‘I love my country:’ Veterans spotlighted during Alabaster ceremony
By NEAL WAGNER / Managing Editor
ALABASTER – Vietnam War veteran and Alabaster resident Ron Jefferson has a simple message for his fellow veterans: Don’t be afraid to share your stories.
“We owe the young people something, because they want to know who you are,” Jefferson said during the city of Alabaster’s Veterans Day program on Nov. 10 at the Veterans Park memorial. “It’s not about us anymore. We have an obligation to the young people, because they want to know what we went through.”
Jefferson was the featured speaker during the city’s second-annual Veterans Day ceremony at the park, which drew about 40 people to the park’s veterans memorial.

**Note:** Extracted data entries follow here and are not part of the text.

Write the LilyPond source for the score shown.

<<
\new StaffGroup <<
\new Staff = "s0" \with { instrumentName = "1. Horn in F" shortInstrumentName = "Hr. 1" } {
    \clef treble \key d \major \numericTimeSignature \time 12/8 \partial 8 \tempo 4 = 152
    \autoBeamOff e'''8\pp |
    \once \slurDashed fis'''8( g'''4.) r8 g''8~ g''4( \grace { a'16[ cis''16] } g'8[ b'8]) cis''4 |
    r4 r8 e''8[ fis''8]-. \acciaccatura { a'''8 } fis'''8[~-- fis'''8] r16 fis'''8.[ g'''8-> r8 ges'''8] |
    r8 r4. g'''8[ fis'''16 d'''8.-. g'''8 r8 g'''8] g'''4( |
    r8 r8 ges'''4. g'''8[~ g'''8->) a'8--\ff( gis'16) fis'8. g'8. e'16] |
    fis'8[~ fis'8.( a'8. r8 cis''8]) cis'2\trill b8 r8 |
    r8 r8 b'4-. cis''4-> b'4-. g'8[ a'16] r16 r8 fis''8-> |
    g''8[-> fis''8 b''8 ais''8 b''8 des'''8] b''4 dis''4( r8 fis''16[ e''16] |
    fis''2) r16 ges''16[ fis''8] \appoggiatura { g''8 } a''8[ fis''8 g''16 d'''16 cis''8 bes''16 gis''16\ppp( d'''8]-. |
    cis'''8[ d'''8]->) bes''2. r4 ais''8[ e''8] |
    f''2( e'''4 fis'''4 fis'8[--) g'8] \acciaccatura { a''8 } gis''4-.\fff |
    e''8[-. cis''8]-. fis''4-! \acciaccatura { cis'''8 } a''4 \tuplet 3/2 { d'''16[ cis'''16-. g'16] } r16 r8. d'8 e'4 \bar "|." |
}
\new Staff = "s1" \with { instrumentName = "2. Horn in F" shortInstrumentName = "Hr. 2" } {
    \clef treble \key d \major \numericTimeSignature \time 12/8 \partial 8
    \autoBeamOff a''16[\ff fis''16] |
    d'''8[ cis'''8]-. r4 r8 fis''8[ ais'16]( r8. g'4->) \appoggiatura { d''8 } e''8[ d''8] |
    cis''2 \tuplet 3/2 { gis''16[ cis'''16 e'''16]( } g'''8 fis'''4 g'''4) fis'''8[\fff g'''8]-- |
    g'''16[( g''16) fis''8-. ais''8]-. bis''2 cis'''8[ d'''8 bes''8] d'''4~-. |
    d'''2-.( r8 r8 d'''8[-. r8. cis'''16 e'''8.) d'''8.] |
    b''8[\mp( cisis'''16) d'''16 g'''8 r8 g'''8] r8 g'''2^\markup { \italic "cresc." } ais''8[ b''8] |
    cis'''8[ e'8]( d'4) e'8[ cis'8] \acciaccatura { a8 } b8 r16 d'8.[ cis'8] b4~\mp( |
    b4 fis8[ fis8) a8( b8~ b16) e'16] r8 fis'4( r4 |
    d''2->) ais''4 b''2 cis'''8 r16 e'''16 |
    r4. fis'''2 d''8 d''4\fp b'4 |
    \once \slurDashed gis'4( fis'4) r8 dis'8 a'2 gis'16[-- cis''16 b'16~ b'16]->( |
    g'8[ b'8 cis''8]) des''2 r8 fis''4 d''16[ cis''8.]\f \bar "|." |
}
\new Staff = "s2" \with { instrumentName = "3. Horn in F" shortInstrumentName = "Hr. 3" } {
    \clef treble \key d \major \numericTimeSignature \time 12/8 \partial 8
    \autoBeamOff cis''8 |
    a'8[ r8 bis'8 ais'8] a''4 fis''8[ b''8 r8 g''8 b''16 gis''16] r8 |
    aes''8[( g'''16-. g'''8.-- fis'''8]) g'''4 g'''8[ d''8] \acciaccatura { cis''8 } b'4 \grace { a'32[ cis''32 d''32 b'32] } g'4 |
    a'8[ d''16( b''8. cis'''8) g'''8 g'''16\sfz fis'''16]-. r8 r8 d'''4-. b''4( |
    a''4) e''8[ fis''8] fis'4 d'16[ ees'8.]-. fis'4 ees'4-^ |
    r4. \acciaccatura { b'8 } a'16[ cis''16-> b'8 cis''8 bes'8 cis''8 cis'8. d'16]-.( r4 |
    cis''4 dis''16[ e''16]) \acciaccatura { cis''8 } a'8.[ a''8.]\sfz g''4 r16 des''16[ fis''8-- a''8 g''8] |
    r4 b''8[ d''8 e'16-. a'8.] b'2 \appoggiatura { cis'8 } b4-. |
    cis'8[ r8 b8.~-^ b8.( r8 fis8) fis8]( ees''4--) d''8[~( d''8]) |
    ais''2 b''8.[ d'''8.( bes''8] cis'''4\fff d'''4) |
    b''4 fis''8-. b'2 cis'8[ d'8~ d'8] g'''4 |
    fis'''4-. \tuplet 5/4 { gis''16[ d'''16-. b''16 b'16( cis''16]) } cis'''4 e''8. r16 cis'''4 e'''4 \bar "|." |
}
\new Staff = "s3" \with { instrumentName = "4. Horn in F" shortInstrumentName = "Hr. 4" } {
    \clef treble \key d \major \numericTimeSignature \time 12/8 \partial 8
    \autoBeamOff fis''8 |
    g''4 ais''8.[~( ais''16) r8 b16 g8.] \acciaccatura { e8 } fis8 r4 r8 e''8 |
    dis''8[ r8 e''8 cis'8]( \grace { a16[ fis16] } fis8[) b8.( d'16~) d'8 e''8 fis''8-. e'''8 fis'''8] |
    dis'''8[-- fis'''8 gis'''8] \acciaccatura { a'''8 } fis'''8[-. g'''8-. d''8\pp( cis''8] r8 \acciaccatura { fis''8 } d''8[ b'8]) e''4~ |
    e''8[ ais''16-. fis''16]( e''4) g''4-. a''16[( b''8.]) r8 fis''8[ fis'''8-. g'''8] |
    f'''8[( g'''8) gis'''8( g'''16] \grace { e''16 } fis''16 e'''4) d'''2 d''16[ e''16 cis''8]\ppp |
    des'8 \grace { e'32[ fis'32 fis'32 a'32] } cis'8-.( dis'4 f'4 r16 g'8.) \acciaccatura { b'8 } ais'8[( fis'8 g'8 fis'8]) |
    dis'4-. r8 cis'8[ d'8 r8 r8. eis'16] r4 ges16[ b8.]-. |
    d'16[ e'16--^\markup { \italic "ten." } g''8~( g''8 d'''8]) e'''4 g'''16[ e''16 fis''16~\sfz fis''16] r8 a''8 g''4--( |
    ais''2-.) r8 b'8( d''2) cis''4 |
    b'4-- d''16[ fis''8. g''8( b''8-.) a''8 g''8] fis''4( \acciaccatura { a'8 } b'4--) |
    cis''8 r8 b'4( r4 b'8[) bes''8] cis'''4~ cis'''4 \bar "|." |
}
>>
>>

Jefferson is the founder of the Last Man Standing Foundation, and is the last known living Vietnam veteran to have served five consecutive tours in the war.
At age 17 Jefferson entered the U.S. Navy in 1962 as a cook and was honorably discharged in 1974 as a Green Beret in the U.S. Army, rank Master Sergeant.
He earned many medals during his years of service including the Purple Heart and Cross of Gallantry.
In addition to his advice to veterans, Jefferson also shared some words of wisdom to the younger generation.
“Young people have a misinterpretation of heroes. I’m not a hero. I’m a warrior, but I’m not a hero,” Jefferson said. “I did what I did because I wanted to. We all took that oath, and nobody made us do it.
“But you do have an obligation to the people who put their lives on the line for you,” Jefferson added. “I served for you, because when I get old, you’re going to take care of me. I love my veterans, I love my young people and I love my country.”
The ceremony featured an invocation by First United Methodist Church of Alabaster Executive Pastor Arthur Harrison, the singing of the national anthem by Jennifer Matthews from Cultivate Church and a flag retirement ceremony and the Pledge of Allegiance by Boy Scout Troop 548.
“We are able to determine our quality of life at a local government level because of the sacrifices our veterans made,” said Alabaster Mayor Marty Handlon. “It seems we have so much to be thankful for, but it doesn’t really resonate with us until something like 9/11 happens.
“That really brought home to us how blessed we are, and it’s given us a greater appreciation to those who defend those freedoms.”